_Your assignment_
Copy the Zilla coolers text between "Tribal Government &" and "as an entrepreneur.", inclusive.
START Text section
Tribal Government & News
The cooler side of things
By Danielle Harrison
Smoke Signals staff writer
KALAMA, Wash. – Grand Ronde Tribal member Gene LaBonte has always thought of himself as an entrepreneur.
“I’ve had small side businesses that have been profitable,” he says on Saturday, May 22. “They paid for things like gas money and other extras, but I wanted to create something that would really be profitable.”
While Gene was off work last spring after the pandemic shuttered Ilani Casino in Ridgefield, Wash., he began looking for something to fill his time. Instead of sitting indoors, he chose to be outdoors. Living near the Kalama River provided ample recreational opportunities, so he took up fishing.
“I wanted a nice cooler to take along, but then looked into buying a Yeti (cooler) and couldn’t believe how expensive it was,” he says. “They were no less than $300.”
Gene, 37, began researching the outdoor industry and came across an article that noted it was expected to double in business by 2025 due to the pandemic.
That’s when the idea of creating his own outdoor gear business was born. He ran the idea by his wife, Ashley, a deputy clerk with the Cowlitz County Superior Court. They began brainstorming potential business ideas and names.
“I really wanted to create a custom fishing rod, but did the research and there is already a business like that in this area, so I started looking into custom coolers and figured we could add other products later,” he says. “When I reached out to manufacturers, I really saw the potential profitability and also a way to offer customers a cooler that would compete with the Yeti at a lower price point. I thought to myself, ‘What could kick a Yeti’s butt?’ Then it came to me: Godzilla. We shortened it to Zilla and hired a graphic designer to make a logo. They did multiple markups until we both liked it.”
Ashley and Gene are partners in every sense of the word, right down to the font used on their logo.
“We both had to agree on which font we liked before moving forward,” Ashley says. “We got our first cooler prototypes in June and instantly fell in love. Then, we got the ball rolling and hired a website designer and launched our company on Oct. 1. Most of our advertising so far has been through word of mouth and social media marketing.”
Ashley LaBonte goes over the interior of one of the coolers that includes a dry goods basket and a divider that is also a cutting board that she and her husband, Tribal member Gene LaBonte, designed at their Kalama, Wash., home on Saturday, May 22.
Currently, Zilla offers three different coolers sizes, which can be utilized for everything from a long road trip to camping to keeping freshly caught fish. All Zilla coolers feature up to three inches of foam-filled insulation, which keeps items cold for up to seven days, and include bottle openers on each side, a cutting board that can also be used to separate drinks and food, a basket to hold breakable items like eggs and a leak-proof drain plug.
The Zilla 75 also has wheels for easier transport. The coolers range in price from $179 to $300 and come in 10 different colors.
Ashley and Gene’s vision for the company is to continue to provide affordable outdoor gear while also giving back to organizations that helped make their dream a reality.
Since Gene is an enrolled Tribal member, Air Force veteran and leukemia survivor, they will be giving a portion of proceeds to the Leukemia & Lymphoma Society, United Service Organization and the Confederated Tribes of Grand Ronde.
END Text section
START Given data
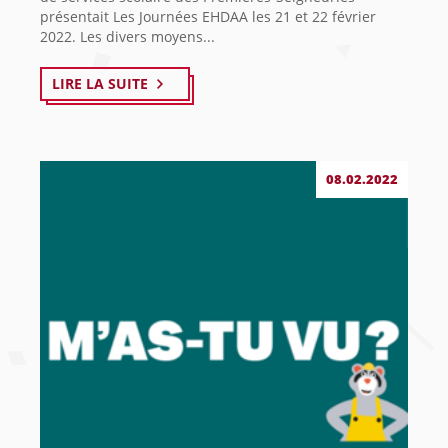
présentait Les Journées EHDAA les 21 et 22 février
2022. Les divers moyens...
LIRE LA SUITE
08.02.2022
END Given data
_Exercise output_
Tribal Government & News
The cooler side of things
By Danielle Harrison
Smoke Signals staff writer
KALAMA, Wash. – Grand Ronde Tribal member Gene LaBonte has always thought of himself as an entrepreneur.